Mais il y a un autre ijtihad que nous devrons faire, tôt ou tard. Il s’agit de la réponse à apporter aux situations de catastrophe. Typhus, choléra, peste noire… Il fut un temps où nous ne pouvions pas faire autre chose que réciter le ya-latif, cette prière propitiatoire qui a rythmé nos enfances –combien de fois ne l’avons-nous pas entendue dans la bouche de nos parents? Aujourd'hui nous pouvons faire deux choses: réciter le ya-latif ET prendre les mesures que la science nous indique.
Et c’est là que nous ne pouvons que nous féliciter d’avoir au Maroc cette construction assez originale qui fait que notre État peut faire psalmodier le ya-latif par un ministre (celui des Habous) et faire prendre par un autre (celui de l’Intérieur) les mesures qu’il faut pour combattre pratiquement, rationnellement, j’allais dire profanement, la calamité.
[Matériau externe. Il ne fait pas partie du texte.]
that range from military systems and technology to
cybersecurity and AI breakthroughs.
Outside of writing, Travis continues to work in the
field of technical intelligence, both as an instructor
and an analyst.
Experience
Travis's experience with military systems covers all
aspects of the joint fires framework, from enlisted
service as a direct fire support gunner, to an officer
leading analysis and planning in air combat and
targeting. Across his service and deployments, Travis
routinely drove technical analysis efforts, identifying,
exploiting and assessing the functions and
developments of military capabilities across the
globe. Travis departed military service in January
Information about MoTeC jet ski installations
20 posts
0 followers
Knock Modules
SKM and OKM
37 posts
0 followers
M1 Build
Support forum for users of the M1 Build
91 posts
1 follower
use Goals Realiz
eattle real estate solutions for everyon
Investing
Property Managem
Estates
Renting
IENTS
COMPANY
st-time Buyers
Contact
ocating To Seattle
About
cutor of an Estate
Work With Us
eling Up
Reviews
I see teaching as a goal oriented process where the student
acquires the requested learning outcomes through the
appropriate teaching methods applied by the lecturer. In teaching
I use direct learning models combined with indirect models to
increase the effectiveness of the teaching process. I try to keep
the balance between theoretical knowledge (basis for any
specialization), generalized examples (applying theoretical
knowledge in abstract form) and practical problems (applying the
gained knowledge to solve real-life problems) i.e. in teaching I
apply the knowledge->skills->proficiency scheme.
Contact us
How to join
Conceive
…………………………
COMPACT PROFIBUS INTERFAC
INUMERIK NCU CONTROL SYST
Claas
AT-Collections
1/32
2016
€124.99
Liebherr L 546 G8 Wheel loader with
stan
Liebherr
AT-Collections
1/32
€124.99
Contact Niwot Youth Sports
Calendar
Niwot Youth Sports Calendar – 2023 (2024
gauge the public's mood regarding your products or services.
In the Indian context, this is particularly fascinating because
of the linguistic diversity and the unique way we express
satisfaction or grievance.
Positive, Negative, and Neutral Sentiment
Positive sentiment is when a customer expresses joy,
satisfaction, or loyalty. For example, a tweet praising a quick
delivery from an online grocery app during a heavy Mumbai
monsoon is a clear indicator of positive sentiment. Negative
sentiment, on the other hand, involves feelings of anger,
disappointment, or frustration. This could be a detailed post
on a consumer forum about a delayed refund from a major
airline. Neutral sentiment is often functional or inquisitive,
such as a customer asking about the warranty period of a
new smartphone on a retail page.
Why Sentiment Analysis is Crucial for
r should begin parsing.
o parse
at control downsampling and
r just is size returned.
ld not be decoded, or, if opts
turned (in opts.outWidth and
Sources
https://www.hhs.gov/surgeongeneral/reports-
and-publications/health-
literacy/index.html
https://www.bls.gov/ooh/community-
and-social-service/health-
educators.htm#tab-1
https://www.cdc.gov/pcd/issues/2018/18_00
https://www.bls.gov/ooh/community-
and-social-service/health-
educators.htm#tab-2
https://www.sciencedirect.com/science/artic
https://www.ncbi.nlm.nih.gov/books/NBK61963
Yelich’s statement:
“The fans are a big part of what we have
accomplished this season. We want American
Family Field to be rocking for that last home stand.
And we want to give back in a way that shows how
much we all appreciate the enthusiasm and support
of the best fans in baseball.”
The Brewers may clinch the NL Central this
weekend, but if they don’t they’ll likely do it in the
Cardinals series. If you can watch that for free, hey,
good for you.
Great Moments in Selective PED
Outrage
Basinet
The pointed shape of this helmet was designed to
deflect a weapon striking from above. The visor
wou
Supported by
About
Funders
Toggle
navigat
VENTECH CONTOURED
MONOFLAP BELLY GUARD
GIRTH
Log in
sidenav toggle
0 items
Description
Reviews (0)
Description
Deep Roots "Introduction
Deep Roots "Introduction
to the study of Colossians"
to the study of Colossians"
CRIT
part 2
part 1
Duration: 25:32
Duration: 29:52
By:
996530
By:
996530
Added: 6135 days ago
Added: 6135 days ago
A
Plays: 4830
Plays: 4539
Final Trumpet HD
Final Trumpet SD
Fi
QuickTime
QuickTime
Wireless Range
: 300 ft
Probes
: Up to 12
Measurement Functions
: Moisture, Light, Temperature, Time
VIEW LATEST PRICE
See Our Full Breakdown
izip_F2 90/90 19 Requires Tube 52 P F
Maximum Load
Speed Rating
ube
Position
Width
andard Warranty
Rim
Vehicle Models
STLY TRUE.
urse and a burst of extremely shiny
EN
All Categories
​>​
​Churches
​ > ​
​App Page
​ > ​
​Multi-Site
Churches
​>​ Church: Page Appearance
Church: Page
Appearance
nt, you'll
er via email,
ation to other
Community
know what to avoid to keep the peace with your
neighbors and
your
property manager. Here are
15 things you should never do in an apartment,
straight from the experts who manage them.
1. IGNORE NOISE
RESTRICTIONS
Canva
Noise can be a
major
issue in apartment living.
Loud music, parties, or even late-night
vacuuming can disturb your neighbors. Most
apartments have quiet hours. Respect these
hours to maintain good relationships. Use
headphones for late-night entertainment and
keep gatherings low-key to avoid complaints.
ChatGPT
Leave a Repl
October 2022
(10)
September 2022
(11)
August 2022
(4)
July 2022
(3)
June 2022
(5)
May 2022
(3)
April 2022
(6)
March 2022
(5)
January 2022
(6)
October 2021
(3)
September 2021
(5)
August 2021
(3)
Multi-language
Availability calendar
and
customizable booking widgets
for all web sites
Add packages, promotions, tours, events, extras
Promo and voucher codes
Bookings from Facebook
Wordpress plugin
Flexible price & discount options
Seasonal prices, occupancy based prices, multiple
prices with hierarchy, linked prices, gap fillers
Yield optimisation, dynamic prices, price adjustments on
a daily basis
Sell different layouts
Et tout cela fait d’excellents collègues qui se côtoient au Conseil de gouvernement et partagent la dernière noukta qui fait s’éjouir le bon peuple.
En somme, nous sommes un pays simultanément religieux et laïc, comme les objets de la physique quantique sont à la fois onde et corpuscule.
Et à Staline qui nous regarde de là-haut, perché sur un nuage, sirotant une petite vodka de derrière les fagots, nous disons: “Tovaritch, tu avais une bonne raison de ne pas souhaiter le dépérissement de l’État. Nous en avons deux!”